Getting unstuck: settling a
sister-in-law's estate

The people we have dealt with have been incredibly professional, helpful, and kind.
Barbara Bourque

When Barbara Bourque's sister-in-law passed away, she and her husband Stephen didn't expect estate settlement to be easy. But they thought they could handle it themselves—until they couldn't. Their sister-in-law had lived in Michigan, had no children, and had moved around in her final years, which meant no one was sure which probate court even applied to her estate. Barbara and Stephen pulled up the court website and ran into form after form with no guidance on which ones were relevant.

They tried to navigate probate themselves but it was too confusing and stressful.

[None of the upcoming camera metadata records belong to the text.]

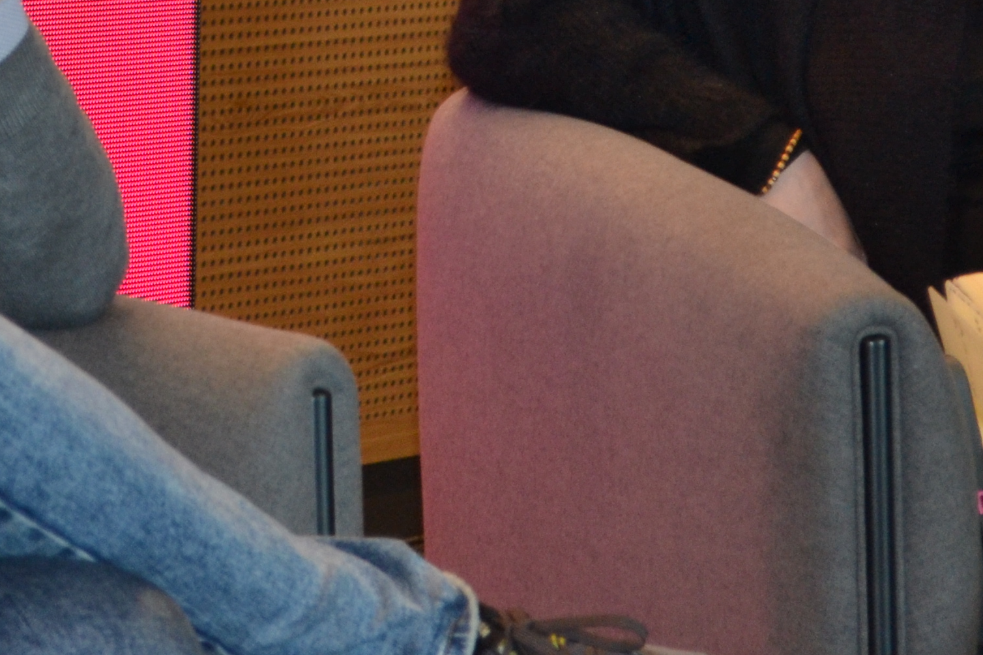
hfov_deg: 9.3
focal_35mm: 220
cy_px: -194
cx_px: -80
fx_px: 6006
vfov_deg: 6.2
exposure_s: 1/60
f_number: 5.6
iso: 560
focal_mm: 48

A financial advisor they'd worked with had recently seen a presentation about Alix and mentioned it to them. They made the call. That first conversation was enough to move them forward. An Alix Settlement Specialist explained the fee structure, and shared that the Alix Legal Team had advised the estate required full probate—not a simplified small estate administration. It was exactly the kind of determination Barbara and Stephen hadn't been able to make on their own.

Barbara and Stephen live far from where the estate was being administered, and Stephen's health made travel difficult. The estate still required navigating full probate, dealing with the bank, coordinating with family members, and waiting on a court system that moves at its own pace. Alix filed the paperwork, identified what was needed at each step, and kept the process moving.

There were 14 courts. We weren't sure which one pertained because she passed in a nursing home. There were a million forms. We didn't know where to start.

Barbara had assumed a modest, uncomplicated estate would resolve relatively quickly. It didn't. The process took well over a year, with stretches of waiting tied to court timelines, inventory filings, and debt notifications—each with its own requirements and pace.

Her advice to anyone starting out: expect 12 to 18 months, even for an estate without property.

THE RESULTS

An estate that was stalled, now
moving toward the finish line

Barbara and Stephen started out unable to figure out which court to file with. They ended up with a team that figured it out for them, filed the right paperwork, and guided them through a process they couldn't have navigated alone.

The estate isn't closed yet, but it's on track. "Alix is wonderful," she said. "It's really been an invaluable service and I would go with it again."